Anthony Kwan | Bloomberg | Getty Images
  • Citing people familiar with the matter, Bloomberg said that "one option an internal team at the Chinese insurance giant is considering is further share sales, similar to the $50 million sale it disclosed last week."
  • Ping An has butted heads with HSBC's management in recent years, most notably supporting a shareholder motion in 2023 that sought to spin off its Asia business and establish fixed dividends.

Shares of HSBC Holdings fell over 3% in Hong Kong on Friday after reports that its top shareholder Ping An Insurance might be looking to cut its stake in the British bank.
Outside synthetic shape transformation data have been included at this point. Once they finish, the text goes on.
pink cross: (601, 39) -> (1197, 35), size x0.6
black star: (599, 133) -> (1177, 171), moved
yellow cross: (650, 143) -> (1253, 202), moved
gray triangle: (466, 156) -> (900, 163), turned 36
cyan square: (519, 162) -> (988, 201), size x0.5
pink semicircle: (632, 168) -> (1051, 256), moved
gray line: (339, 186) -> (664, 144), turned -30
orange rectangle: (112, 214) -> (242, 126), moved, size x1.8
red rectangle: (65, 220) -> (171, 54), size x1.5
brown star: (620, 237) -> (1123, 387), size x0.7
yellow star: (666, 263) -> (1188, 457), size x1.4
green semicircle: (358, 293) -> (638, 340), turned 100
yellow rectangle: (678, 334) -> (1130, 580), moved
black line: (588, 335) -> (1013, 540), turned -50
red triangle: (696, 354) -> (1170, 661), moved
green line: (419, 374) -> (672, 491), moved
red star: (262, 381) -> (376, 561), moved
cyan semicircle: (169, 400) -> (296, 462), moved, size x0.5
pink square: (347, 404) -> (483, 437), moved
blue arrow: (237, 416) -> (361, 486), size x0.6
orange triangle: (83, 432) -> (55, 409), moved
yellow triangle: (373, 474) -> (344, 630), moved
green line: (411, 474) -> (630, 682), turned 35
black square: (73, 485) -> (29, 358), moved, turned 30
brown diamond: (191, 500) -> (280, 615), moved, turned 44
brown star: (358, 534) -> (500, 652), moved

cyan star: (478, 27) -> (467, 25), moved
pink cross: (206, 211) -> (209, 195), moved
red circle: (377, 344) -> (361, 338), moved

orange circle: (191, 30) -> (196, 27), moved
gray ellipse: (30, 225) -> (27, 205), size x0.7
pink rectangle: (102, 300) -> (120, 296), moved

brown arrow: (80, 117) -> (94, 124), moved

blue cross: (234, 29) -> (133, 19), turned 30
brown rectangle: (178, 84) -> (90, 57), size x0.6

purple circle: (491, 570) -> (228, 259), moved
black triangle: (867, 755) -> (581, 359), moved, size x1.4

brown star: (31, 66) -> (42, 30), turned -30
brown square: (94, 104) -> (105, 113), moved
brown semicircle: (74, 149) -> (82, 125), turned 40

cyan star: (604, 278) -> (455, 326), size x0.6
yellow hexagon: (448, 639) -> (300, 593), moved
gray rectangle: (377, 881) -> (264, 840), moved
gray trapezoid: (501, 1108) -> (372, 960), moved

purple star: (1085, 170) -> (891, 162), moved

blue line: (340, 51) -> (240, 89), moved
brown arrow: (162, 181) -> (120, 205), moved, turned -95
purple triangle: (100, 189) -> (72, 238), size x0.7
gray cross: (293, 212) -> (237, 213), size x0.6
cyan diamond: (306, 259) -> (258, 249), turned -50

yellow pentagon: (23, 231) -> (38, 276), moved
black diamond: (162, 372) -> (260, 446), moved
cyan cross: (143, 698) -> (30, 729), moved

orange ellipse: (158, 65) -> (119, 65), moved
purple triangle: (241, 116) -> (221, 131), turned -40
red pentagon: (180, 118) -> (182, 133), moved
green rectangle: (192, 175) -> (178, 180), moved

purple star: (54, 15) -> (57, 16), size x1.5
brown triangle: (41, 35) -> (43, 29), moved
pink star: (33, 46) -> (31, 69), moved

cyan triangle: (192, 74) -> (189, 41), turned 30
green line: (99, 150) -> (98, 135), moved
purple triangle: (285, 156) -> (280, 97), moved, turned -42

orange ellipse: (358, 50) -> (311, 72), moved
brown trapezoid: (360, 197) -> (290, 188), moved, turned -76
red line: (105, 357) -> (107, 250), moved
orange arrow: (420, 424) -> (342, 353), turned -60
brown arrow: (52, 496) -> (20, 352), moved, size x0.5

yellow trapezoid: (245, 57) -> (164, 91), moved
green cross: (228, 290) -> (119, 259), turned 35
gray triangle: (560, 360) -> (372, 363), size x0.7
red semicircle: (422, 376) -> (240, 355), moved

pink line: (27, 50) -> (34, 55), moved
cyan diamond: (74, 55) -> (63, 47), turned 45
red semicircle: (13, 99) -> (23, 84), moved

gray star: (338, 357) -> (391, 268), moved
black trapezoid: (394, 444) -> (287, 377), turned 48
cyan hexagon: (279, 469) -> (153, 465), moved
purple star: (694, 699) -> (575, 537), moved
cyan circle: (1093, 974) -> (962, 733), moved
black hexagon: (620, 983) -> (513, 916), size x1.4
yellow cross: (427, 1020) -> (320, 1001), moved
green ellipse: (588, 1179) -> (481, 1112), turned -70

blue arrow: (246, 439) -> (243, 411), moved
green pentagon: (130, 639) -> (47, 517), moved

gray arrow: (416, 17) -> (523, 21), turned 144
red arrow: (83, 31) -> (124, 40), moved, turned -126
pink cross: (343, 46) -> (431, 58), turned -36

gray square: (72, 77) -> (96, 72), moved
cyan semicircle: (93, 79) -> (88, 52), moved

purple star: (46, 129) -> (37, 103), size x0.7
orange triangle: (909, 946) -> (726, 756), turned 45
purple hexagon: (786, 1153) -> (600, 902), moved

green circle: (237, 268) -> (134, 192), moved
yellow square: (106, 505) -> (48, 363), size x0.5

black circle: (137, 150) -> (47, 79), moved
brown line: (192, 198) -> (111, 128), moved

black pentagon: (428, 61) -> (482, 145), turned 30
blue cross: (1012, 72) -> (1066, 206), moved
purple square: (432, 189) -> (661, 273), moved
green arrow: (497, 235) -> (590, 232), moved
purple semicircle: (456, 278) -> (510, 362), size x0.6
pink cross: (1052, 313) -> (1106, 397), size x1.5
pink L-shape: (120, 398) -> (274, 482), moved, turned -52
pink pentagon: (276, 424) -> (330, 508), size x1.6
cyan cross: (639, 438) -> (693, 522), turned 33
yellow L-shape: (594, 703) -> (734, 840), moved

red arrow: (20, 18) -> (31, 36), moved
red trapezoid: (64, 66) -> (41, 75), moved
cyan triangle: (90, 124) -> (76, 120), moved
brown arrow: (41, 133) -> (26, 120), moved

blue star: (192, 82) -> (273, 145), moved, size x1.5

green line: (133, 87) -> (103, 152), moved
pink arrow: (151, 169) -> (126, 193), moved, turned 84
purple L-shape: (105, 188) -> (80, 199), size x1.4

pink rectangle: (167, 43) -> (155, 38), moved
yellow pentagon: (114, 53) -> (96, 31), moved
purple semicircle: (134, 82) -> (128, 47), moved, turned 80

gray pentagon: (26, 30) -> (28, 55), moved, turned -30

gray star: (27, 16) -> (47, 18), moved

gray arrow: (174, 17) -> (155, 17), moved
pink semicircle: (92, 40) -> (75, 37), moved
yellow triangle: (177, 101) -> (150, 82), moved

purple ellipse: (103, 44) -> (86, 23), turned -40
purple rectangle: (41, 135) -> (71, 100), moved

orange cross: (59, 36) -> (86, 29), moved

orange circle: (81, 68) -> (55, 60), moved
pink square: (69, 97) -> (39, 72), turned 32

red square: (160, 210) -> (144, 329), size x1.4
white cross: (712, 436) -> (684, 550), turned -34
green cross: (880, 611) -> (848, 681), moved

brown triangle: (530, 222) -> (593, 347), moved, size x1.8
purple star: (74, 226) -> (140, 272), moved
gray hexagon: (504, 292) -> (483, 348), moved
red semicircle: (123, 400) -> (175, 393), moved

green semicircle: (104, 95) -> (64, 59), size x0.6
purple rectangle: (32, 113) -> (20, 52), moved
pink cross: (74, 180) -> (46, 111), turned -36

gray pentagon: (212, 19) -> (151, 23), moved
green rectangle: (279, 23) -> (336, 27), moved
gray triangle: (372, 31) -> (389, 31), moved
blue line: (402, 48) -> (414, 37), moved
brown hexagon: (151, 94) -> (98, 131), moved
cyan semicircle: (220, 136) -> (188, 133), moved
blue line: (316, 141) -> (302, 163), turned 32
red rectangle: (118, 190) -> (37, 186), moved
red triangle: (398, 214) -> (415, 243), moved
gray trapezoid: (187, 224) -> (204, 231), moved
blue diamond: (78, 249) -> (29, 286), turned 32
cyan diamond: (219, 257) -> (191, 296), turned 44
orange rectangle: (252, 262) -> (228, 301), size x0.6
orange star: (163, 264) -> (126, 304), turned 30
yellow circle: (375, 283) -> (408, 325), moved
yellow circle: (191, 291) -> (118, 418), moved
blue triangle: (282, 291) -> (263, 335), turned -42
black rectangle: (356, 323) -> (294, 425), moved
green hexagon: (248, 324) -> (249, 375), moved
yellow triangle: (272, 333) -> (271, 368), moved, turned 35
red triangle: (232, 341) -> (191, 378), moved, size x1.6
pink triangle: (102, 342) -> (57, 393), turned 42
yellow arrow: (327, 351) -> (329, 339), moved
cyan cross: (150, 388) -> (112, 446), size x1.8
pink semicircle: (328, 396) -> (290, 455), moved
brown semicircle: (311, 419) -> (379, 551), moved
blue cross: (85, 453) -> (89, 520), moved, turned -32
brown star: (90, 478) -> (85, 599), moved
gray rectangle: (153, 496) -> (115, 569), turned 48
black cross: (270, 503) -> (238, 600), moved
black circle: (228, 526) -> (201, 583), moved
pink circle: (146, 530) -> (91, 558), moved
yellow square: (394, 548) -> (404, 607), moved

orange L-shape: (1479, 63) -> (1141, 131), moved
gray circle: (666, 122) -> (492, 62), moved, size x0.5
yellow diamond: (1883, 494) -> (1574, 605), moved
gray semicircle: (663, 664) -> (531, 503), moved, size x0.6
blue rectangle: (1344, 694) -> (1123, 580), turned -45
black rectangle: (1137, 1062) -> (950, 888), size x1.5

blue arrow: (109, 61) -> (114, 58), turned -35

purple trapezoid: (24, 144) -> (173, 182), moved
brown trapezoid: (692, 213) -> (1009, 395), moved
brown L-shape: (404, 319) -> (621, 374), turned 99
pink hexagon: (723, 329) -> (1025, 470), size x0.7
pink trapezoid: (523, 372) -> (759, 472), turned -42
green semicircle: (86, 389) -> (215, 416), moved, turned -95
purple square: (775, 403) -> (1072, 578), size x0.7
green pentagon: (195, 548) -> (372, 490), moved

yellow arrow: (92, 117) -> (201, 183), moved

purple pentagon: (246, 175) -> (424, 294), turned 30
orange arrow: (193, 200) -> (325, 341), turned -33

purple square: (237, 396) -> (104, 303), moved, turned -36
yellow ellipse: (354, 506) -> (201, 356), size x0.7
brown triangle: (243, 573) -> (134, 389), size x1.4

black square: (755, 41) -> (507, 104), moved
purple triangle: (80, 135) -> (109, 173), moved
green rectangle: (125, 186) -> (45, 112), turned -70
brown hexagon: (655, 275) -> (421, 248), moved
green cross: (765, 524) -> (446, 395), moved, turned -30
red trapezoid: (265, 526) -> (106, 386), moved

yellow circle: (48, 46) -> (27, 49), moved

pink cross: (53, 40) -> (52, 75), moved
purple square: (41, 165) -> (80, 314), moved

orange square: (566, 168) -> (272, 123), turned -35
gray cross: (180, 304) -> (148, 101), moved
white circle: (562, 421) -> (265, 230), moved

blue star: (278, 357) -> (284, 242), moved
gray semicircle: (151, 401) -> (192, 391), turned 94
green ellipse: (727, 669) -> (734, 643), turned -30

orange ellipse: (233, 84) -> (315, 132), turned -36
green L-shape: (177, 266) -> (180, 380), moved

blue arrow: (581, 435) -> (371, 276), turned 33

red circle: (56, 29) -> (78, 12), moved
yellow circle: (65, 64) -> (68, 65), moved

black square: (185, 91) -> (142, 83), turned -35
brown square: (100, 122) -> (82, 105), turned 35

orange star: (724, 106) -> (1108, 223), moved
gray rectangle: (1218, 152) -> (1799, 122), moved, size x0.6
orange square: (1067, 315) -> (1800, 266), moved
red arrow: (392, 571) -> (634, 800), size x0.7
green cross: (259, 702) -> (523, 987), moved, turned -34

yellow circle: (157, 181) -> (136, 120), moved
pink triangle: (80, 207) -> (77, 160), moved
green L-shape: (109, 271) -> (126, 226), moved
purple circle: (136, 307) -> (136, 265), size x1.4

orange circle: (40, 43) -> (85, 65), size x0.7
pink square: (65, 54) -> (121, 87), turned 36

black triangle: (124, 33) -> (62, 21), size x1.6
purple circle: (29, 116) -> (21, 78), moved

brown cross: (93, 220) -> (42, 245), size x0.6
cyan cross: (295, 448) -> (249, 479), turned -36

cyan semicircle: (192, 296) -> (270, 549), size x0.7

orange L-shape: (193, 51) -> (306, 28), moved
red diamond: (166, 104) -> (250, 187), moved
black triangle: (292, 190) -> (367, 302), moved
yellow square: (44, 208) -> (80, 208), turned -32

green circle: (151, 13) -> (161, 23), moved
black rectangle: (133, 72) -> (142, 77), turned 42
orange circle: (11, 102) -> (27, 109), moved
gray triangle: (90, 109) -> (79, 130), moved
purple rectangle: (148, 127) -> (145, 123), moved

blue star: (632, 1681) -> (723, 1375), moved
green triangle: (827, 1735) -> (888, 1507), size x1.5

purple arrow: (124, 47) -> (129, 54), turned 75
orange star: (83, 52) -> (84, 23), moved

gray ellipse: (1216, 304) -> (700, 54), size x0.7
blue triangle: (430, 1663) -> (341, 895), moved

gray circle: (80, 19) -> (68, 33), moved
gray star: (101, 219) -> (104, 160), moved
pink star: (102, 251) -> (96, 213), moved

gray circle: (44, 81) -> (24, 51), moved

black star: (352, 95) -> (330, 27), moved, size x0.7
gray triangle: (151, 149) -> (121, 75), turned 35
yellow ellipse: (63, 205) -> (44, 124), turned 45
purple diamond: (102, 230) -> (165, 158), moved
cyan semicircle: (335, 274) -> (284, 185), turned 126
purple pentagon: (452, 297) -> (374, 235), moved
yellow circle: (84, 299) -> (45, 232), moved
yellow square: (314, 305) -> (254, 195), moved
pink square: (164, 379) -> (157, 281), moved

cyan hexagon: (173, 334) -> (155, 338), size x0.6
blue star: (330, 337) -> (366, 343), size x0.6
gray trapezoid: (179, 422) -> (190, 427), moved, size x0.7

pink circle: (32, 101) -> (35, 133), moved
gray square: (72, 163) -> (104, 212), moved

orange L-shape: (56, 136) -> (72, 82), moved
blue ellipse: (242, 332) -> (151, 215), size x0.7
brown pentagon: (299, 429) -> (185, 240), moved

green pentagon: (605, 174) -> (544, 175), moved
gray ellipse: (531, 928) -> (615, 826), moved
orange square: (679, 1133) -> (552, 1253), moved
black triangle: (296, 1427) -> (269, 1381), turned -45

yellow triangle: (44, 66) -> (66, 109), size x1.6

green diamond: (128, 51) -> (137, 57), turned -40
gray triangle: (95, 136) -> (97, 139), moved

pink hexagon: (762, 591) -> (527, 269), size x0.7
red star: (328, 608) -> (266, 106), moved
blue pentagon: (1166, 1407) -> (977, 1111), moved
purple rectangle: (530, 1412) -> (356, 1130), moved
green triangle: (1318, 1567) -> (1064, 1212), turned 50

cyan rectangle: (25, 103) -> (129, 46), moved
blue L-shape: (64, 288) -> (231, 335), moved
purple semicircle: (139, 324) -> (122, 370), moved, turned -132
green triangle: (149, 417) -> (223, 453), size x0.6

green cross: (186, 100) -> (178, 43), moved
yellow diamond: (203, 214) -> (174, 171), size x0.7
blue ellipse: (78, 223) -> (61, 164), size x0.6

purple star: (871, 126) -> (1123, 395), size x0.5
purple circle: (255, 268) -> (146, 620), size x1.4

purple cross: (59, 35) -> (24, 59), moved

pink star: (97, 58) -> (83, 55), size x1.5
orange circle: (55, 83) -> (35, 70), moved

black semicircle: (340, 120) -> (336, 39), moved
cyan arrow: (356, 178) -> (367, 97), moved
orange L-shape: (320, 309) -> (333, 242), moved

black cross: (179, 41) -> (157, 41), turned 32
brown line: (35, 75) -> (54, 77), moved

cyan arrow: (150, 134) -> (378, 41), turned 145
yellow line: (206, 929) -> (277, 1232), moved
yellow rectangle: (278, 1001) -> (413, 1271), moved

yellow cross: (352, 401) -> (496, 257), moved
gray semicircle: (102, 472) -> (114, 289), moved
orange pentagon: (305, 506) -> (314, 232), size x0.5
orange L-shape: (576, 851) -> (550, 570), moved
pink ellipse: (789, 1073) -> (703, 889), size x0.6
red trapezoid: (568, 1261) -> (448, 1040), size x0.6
Despite the fall, HSBC's share price is still at its highest since August 2018, trading at about 68 Hong Kong dollars per share.

Citing people familiar with the matter, Bloomberg reported the Chinese insurer is looking at possibly reducing its stake in the bank further "as it seeks to reduce its $13.3 billion position in Europe's largest lender."

There are several options including "further share sales, similar to the $50 million sale it disclosed last week."

Ping An sold HSBC shares worth 391.49 million Hong Kong dollars ($50.19 million) on May 7, cutting its stake from 8.01% to 7.98%.

The sale marked the first disposal of shares from Ping An since it backed a 2023 shareholder motion that sought to spin off its Asia business and establish fixed dividends. That motion was eventually defeated.

"A sovereign wealth fund or ultra-rich investor in the Middle East taking a sizable stake is another possibility," Bloomberg said, citing unnamed sources.